Bohdan: DESS examination will lead to an absurd situation

Olena Bohdan. Photo: irp.news

In an interview with Viche, the ex-head of the State Service for Ethnopolitics and Freedom of Conscience, Olena Bohdan, said that the conclusions of the DESS examination on the discovery of church-canonical relations between the UOC and the ROC are unsubstantiated and full of assumptions.

Olena Bohdan criticized the composition of the specialists invited by the State Service for Ethnopolitics, as at least four of them have a conflict of interest.

The former head of the DESS said that the examination proceeds from the fact that the decisions of the Council of Bishops of the Russian Orthodox Church are binding on the UOC in accordance with the letter of Alexy II. Although, in her opinion, this issue is polemical, since the letter says that the Russian Orthodox Church hopes that this will be the case.

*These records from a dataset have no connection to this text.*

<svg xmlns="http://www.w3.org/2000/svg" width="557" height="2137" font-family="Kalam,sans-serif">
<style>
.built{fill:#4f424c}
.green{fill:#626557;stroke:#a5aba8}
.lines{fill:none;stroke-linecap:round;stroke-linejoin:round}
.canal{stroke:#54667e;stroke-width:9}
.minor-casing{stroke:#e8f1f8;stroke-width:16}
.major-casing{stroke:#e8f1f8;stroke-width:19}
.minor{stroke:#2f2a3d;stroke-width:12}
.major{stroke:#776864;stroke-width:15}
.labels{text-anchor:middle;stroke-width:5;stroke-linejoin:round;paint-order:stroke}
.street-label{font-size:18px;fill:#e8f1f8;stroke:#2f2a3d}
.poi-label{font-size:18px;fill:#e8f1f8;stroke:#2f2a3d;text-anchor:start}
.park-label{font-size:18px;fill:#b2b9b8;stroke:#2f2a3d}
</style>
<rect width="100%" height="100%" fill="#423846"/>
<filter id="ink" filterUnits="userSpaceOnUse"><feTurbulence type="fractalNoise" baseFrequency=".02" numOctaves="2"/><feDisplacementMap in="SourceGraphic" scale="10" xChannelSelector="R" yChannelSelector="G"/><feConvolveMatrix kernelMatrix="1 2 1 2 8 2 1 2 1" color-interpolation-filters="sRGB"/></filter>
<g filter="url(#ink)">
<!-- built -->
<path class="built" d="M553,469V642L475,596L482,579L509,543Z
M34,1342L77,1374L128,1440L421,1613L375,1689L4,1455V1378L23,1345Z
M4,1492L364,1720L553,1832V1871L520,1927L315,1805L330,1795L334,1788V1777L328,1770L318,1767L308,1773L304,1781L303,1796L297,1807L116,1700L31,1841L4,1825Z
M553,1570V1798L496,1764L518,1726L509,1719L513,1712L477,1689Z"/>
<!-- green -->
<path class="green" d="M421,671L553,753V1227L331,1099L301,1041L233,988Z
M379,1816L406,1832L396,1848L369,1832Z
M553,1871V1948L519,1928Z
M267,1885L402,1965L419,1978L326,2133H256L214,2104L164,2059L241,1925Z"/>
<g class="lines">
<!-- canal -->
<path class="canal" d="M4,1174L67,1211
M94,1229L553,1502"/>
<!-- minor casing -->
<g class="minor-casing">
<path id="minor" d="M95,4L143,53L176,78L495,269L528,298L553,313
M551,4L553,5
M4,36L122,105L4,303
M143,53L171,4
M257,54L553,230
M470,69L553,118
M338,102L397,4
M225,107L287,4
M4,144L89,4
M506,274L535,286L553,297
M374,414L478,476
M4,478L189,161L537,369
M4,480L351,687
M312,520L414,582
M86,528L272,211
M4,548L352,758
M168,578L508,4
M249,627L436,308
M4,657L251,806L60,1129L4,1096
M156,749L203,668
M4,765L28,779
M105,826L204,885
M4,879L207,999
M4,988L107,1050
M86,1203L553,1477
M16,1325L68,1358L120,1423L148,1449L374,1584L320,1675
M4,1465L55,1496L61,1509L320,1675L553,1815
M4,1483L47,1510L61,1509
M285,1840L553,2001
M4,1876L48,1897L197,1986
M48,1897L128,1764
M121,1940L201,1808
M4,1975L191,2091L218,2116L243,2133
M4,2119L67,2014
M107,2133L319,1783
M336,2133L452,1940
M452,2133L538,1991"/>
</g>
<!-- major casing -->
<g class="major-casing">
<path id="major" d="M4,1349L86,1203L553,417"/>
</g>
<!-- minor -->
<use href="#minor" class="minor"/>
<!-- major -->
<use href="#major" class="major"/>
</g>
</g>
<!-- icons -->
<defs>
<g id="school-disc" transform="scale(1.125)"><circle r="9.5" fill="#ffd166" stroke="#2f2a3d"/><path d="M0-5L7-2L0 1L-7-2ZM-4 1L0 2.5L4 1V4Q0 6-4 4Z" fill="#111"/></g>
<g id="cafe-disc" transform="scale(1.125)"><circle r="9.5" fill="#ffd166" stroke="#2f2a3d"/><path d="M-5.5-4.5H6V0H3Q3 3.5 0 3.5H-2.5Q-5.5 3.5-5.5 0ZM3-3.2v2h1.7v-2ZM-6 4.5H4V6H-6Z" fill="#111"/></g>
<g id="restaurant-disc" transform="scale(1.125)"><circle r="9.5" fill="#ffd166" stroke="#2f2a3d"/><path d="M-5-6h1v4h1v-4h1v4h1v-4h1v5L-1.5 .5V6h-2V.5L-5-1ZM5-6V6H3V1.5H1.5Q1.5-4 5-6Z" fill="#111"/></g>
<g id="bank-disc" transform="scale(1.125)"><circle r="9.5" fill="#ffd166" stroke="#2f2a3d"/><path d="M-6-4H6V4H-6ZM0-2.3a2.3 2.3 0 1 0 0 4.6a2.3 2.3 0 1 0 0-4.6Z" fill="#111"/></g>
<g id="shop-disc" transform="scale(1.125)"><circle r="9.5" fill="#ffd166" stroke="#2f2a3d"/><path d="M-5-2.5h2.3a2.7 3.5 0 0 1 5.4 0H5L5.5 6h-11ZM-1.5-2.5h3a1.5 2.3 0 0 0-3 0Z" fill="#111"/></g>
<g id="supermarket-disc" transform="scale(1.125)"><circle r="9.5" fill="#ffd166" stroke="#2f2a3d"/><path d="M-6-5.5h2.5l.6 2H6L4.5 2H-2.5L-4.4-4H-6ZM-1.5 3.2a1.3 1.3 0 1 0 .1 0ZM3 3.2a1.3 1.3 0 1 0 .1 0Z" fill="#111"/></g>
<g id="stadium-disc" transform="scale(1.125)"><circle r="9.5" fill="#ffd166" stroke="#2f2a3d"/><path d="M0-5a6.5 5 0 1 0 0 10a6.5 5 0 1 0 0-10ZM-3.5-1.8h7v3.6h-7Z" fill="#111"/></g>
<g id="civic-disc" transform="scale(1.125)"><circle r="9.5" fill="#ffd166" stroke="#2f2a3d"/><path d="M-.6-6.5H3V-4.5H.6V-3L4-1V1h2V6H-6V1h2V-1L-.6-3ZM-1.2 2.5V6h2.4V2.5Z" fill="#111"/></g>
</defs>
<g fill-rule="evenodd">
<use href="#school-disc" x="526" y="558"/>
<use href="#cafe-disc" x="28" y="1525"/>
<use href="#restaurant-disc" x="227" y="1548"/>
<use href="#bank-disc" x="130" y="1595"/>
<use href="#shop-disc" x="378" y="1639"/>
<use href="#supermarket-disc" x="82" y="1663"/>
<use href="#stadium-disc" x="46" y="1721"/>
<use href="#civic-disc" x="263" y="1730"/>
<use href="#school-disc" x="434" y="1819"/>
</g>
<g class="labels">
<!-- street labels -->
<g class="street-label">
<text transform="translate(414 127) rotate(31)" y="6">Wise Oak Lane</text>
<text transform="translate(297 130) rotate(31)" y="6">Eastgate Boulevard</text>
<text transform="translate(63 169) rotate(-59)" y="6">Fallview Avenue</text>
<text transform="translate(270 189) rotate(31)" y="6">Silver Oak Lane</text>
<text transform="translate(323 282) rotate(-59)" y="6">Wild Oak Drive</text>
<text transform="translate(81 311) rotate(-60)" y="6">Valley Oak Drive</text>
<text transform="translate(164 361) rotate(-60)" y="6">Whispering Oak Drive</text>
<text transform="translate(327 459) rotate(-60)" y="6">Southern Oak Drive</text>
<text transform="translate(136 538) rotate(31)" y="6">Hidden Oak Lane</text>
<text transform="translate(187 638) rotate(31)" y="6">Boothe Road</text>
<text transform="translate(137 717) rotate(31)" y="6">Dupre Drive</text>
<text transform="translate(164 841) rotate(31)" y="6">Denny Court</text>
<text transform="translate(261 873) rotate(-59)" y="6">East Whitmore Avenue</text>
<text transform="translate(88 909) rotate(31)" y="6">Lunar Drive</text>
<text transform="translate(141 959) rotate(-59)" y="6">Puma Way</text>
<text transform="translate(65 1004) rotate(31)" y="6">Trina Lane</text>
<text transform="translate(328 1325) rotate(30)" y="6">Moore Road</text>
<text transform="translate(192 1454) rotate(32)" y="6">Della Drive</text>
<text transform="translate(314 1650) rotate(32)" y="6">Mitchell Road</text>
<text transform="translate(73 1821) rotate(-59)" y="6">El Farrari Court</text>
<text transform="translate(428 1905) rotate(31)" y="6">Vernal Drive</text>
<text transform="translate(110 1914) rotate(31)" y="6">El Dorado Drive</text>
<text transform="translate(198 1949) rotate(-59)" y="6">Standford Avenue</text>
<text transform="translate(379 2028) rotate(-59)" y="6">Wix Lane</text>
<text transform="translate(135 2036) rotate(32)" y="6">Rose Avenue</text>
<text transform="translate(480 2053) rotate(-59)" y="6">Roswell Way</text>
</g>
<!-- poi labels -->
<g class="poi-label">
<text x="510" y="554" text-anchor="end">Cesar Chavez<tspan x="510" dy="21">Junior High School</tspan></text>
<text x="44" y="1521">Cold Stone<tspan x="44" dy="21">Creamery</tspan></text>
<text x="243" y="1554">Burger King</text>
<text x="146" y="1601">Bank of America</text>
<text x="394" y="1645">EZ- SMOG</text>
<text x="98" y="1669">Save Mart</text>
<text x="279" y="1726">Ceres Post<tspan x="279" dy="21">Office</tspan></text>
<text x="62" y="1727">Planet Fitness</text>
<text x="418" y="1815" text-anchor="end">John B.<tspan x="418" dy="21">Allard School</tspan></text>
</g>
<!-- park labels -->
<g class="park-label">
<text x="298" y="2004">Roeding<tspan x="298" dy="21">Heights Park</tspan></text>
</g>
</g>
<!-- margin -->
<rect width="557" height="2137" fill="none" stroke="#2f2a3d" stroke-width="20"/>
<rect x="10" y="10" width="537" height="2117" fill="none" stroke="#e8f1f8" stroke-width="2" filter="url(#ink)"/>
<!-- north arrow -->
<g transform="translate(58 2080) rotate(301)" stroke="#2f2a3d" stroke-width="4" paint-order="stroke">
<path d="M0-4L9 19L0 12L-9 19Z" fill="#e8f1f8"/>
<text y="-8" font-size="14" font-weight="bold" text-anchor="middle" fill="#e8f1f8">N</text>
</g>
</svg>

“Further on, given the aforesaid, the experts take the papers of the ROC and conclude on their basis that all this is now in the UOC. However, a simple question arises: what are the decisions that the UOC is now making not in Kyiv, but in Moscow? No one can name such a decision. In response, we can hear only speculation about ROC’s secret coordination. These assumptions should be dealt with by the SBU, if it seems that there may be some kind of secret coordination of Ukraine on the RF’s part. If it is true, then we must specifically find out what is being coordinated and how it has harmed Ukraine. Instead, the state says, ‘Stop being coordinated secretly,’ to which the religious organization replies, ‘We are not coordinated.’ All this eventually appears as some kind of absurdity,” she said.

According to Olena Bohdan, another part of the examination suggests that the UOC did not proclaim autocephaly. But the UOC never spoke about this, since this immediately entails the problem of its recognition by other Local Churches.

“I don’t understand why there is a political course in the state now to force the UOC to proclaim autocephaly,” concluded Bohdan.

As the UOJ reported, Olena Bohdan noted that the situation when the state dictates to religious associations with whom to have or not to have a canonical relationship is futile.